• Exercise materials:

○ ○ ○ ○ ○ ○ ○

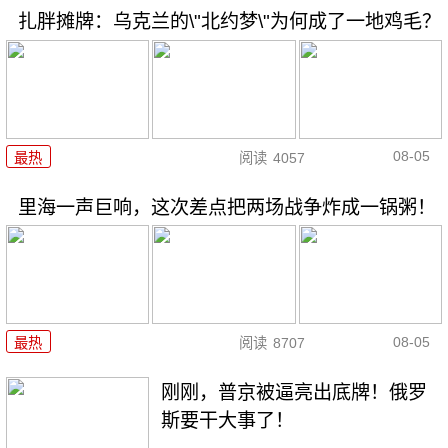
扎胖摊牌：乌克兰的\"北约梦\"为何成了一地鸡毛？
08-05
最热
阅读
4057
里海一声巨响，这次差点把两场战争炸成一锅粥！
08-05
最热
阅读
8707
刚刚，普京被逼亮出底牌！俄罗
斯要干大事了！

○ ○ ○ ○ ○ ○ ○

• What is required: Quote the listing above line for line, without changing any of the text, and leave the picture out of your answer.

• Answer to the exercise:
扎胖摊牌：乌克兰的\"北约梦\"为何成了一地鸡毛？
08-05
最热
阅读
4057
里海一声巨响，这次差点把两场战争炸成一锅粥！
08-05
最热
阅读
8707
刚刚，普京被逼亮出底牌！俄罗
斯要干大事了！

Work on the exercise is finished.